I refused to drop my particulars at the 3rd ministry I went to. Instead, I demanded to see the senior most official. They allowed me to see him on realizing I wasn’t going to leave.
The boss was seated in a swanky leather seat behind a huge L-shaped desk in an open plan office with different departments separated by a glass partitioning. Six other employees were spread across the room behind slightly smaller mahogany desks.
“Young man, what do you need?” The big man asks peering over his spectacles.
“I would like to work as an intern in this department,” I replied.
“In that case, just drop your application letter with the secretary and we will call you when the next time we are picking interns.”
“Respectfully sir, I can’t do that. I saw thousands of other applications with the secretary and I want to beat them all for this internship position.”

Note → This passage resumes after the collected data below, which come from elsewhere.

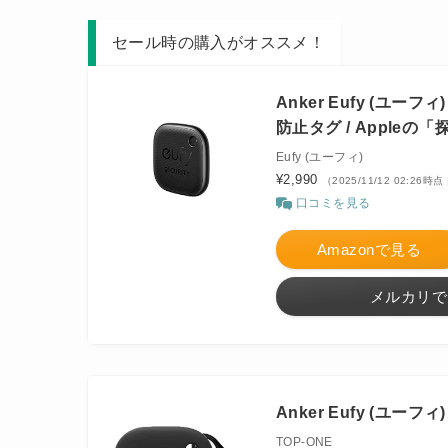
セール時の購入がオススメ！
Anker Eufy (ユーフィ
防止タグ / Appleの「
Eufy (ユーフィ)
¥2,990
（2025/11/12 02:26時点
口コミを見る
Amazonで見る
メルカリで
Anker Eufy (ユーフィ)
TOP-ONE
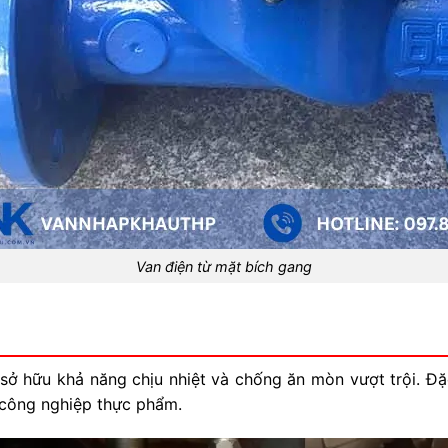
Van điện từ mặt bích gang
 sở hữu khả năng chịu nhiệt và chống ăn mòn vượt trội. Đ
 công nghiệp thực phẩm.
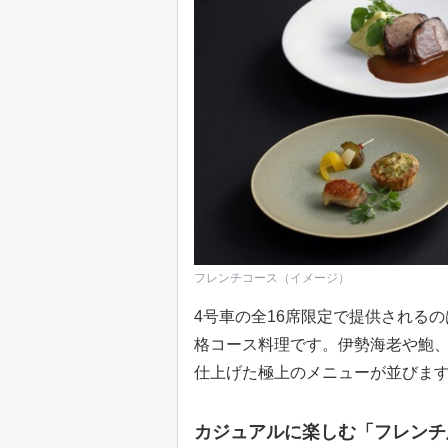
フレンチコース（イメージ）
4号車の全16席限定で提供される
格コース料理です。伊勢海老や鮑
仕上げた極上のメニューが並びま
カジュアルに楽しむ「フレンチ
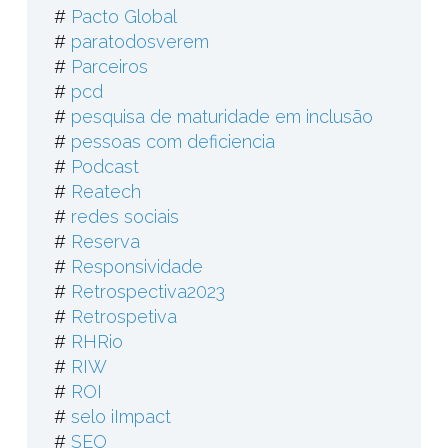
#
Pacto Global
#
paratodosverem
#
Parceiros
#
pcd
#
pesquisa de maturidade em inclusão
#
pessoas com deficiencia
#
Podcast
#
Reatech
#
redes sociais
#
Reserva
#
Responsividade
#
Retrospectiva2023
#
Retrospetiva
#
RHRio
#
RIW
#
ROI
#
selo iImpact
#
SEO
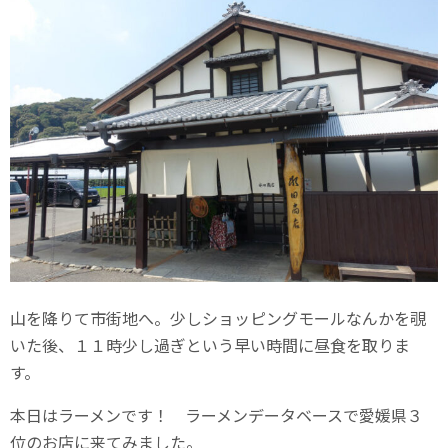
山を降りて市街地へ。少しショッピングモールなんかを覗
いた後、１１時少し過ぎという早い時間に昼食を取りま
す。
本日はラーメンです！ ラーメンデータベースで愛媛県３
位のお店に来てみました。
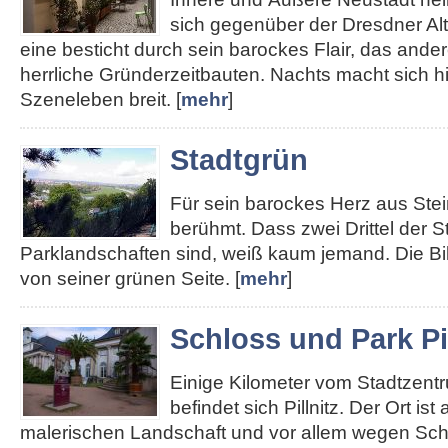
sich gegenüber der Dresdner Alt
eine besticht durch sein barockes Flair, das ander
herrliche Gründerzeitbauten. Nachts macht sich hie
Szeneleben breit. [
mehr
]
Stadtgrün
Für sein barockes Herz aus Stei
berühmt. Dass zwei Drittel der S
Parklandschaften sind, weiß kaum jemand. Die Bi
von seiner grünen Seite. [
mehr
]
Schloss und Park Pil
Einige Kilometer vom Stadtzent
befindet sich Pillnitz. Der Ort ist
malerischen Landschaft und vor allem wegen Sch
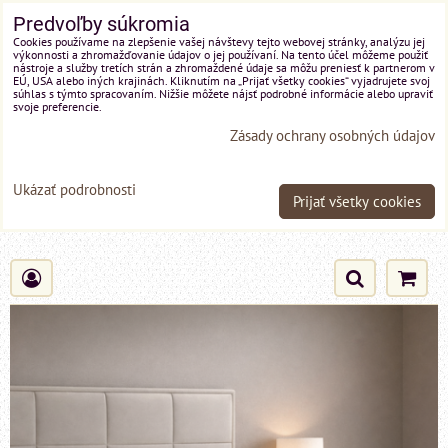
Predvoľby súkromia
Cookies používame na zlepšenie vašej návštevy tejto webovej stránky, analýzu jej
výkonnosti a zhromažďovanie údajov o jej používaní. Na tento účel môžeme použiť
nástroje a služby tretích strán a zhromaždené údaje sa môžu preniesť k partnerom v
EÚ, USA alebo iných krajinách. Kliknutím na „Prijať všetky cookies“ vyjadrujete svoj
súhlas s týmto spracovaním. Nižšie môžete nájsť podrobné informácie alebo upraviť
svoje preferencie.
Zásady ochrany osobných údajov
Ukázať podrobnosti
Prijať všetky cookies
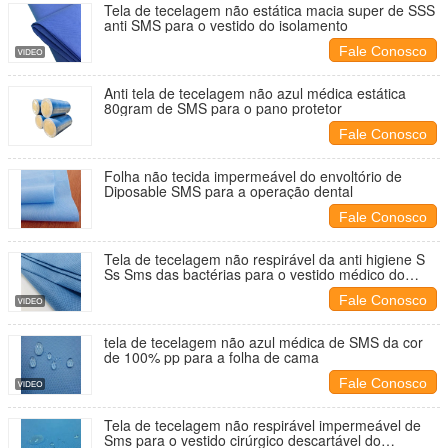
Tela de tecelagem não estática macia super de SSS
anti SMS para o vestido do isolamento
Fale Conosco
Anti tela de tecelagem não azul médica estática
80gram de SMS para o pano protetor
Fale Conosco
Folha não tecida impermeável do envoltório de
Diposable SMS para a operação dental
Fale Conosco
Tela de tecelagem não respirável da anti higiene S
Ss Sms das bactérias para o vestido médico do
terno cirúrgico
Fale Conosco
tela de tecelagem não azul médica de SMS da cor
de 100% pp para a folha de cama
Fale Conosco
Tela de tecelagem não respirável impermeável de
Sms para o vestido cirúrgico descartável do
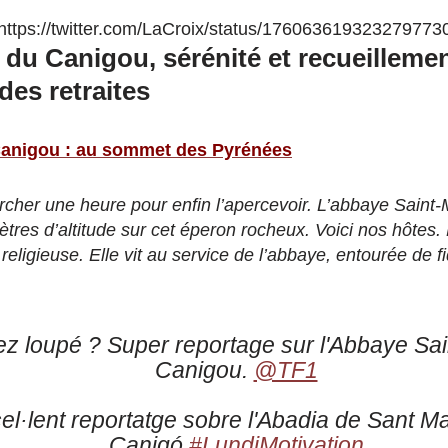
https://twitter.com/LaCroix/status/176063619323279773
 du Canigou, sérénité et recueilleme
es retraites
anigou : au sommet des Pyrénées
her une heure pour enfin l’apercevoir. L’abbaye Saint
tres d’altitude sur cet éperon rocheux. Voici nos hôtes.
eligieuse. Elle vit au service de l’abbaye, entourée de 
ez loupé ? Super reportage sur l'Abbaye Sai
Canigou.
@TF1
el·lent reportatge sobre l'Abadia de Sant Ma
Canigó.
#LundiMotivation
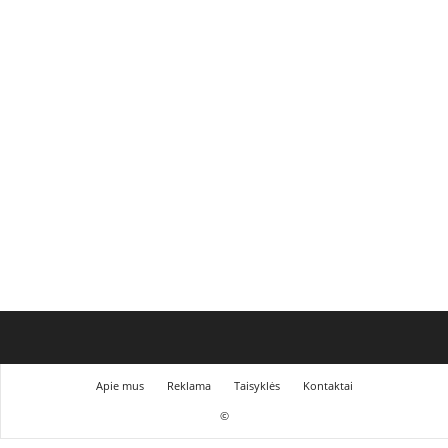
Apie mus
Reklama
Taisyklės
Kontaktai
©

His colleagues stopped working to watch the unfolding drama.
“Young man, what’s your name?”
“Well Mark, as you can see we don’t have space for another desk in this office unless we send you to a construction site in Nairobi West so you can work from there.”

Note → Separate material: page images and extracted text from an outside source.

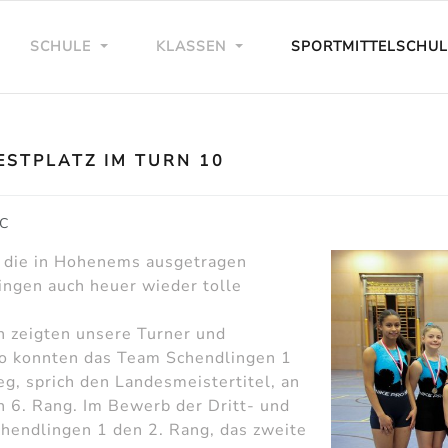
SCHULE
KLASSEN
SPORTMITTELSCHU
ESTPLATZ IM TURN 10
C
, die in Hohenems ausgetragen
ngen auch heuer wieder tolle
 zeigten unsere Turner und
o konnten das Team Schendlingen 1
eg, sprich den Landesmeistertitel, an
 6. Rang. Im Bewerb der Dritt- und
chendlingen 1 den 2. Rang, das zweite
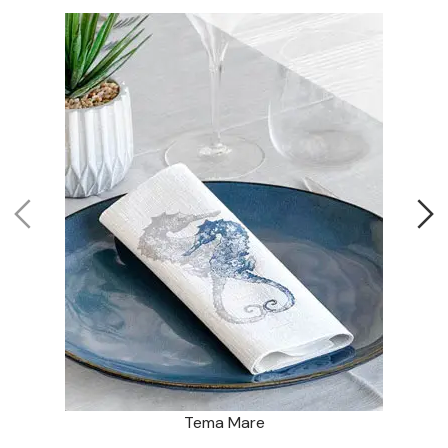
Tema Mare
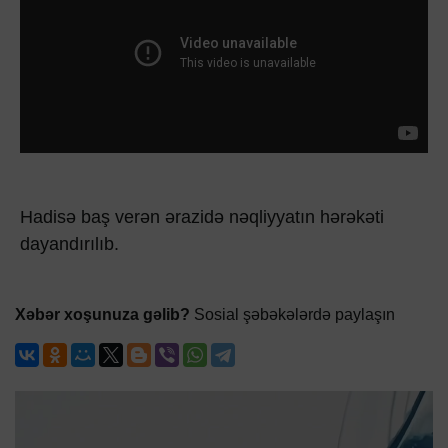
Hadisə baş verən ərazidə nəqliyyatın hərəkəti
dayandırılıb.
Xəbər xoşunuza gəlib?
Sosial şəbəkələrdə paylaşın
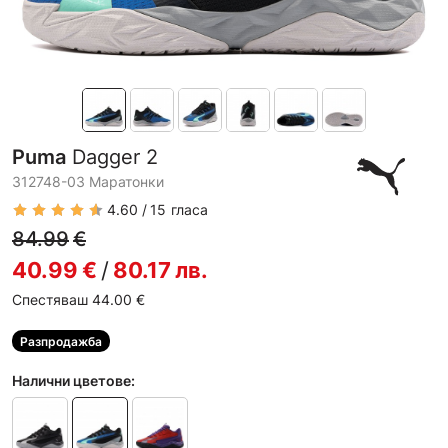
Puma
Dagger 2
312748-03 Маратонки
4.60
15
гласа
84.99
€
40.99
€
/
80.17
лв.
Спестяваш 44.00
€
Разпродажба
Налични цветове:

The thought of going to a construction site every morning where I would be exposed to the biting cold, scorching sun and dust didn’t sit well with me. In addition, I had just bought 3 suits and shiny black shoes for my internship.
“I don’t want to go to a construction site. I want to be attached here where I can learn from the best engineers in the country. As far as a desk is concerned, I don’t mind seating on the floor next to the flower pot in the corner.”

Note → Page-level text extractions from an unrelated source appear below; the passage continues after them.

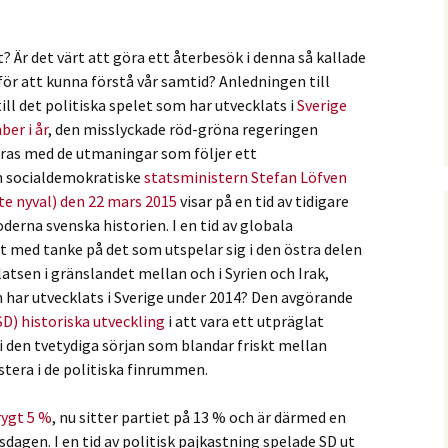
? Är det värt att göra ett återbesök i denna så kallade
för att kunna förstå vår samtid? Anledningen till
 till det politiska spelet som har utvecklats i
Sverige
er i år
, den misslyckade röd-gröna regeringen
laras med de utmaningar som följer ett
en socialdemokratiske
statsministern Stefan Löfven
nte nyval) den 22 mars 2015
visar på en tid av tidigare
derna svenska historien. I en tid av globala
 med tanke på det som utspelar sig i den östra delen
atsen i gränslandet mellan och i Syrien och Irak,
om har utvecklats i Sverige under 2014? Den avgörande
D) historiska utveckling
i att vara ett utpräglat
 i den tvetydiga sörjan som blandar friskt mellan
stera i de politiska finrummen.
rygt 5 %
, nu sitter partiet på 13 % och är därmed en
sdagen. I en tid av politisk pajkastning spelade SD ut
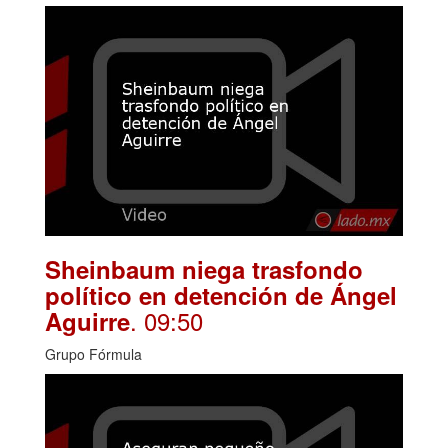
Sheinbaum niega trasfondo
político en detención de Ángel
. 09:50
Aguirre
Grupo Fórmula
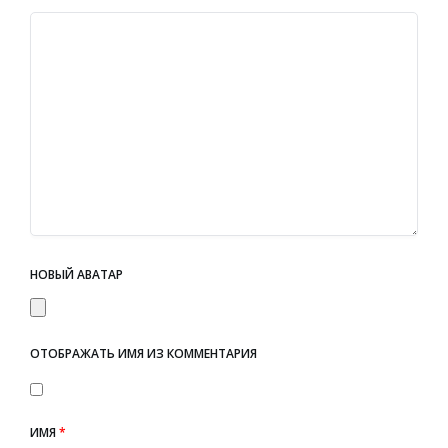
НОВЫЙ АВАТАР
ОТОБРАЖАТЬ ИМЯ ИЗ КОММЕНТАРИЯ
ИМЯ
*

He was shocked by my aggressiveness perhaps other people easily complied to his demands. He gave other excuses why they couldn’t take me in, I countered every one of them.
“Sir, I really want to work here for that reason, I’m going to come here every morning stalk you from your car to the office and back every evening until you finally take me in as an intern.”
He immediately asked some guys to set up a desk for me. I went home with a letter asking me to report to work at 8am the next morning.
The problem with we millennials is that we expect things to be given to us. We are an entitled generation. We expect the government to create jobs for us, society to be lenient when we error, parents, older siblings and relatives to sacrifice everything for us. Unfortunately, that’s not how the world works. Nobody owes us anything. If you really want something then let nothing and no one stand in your way.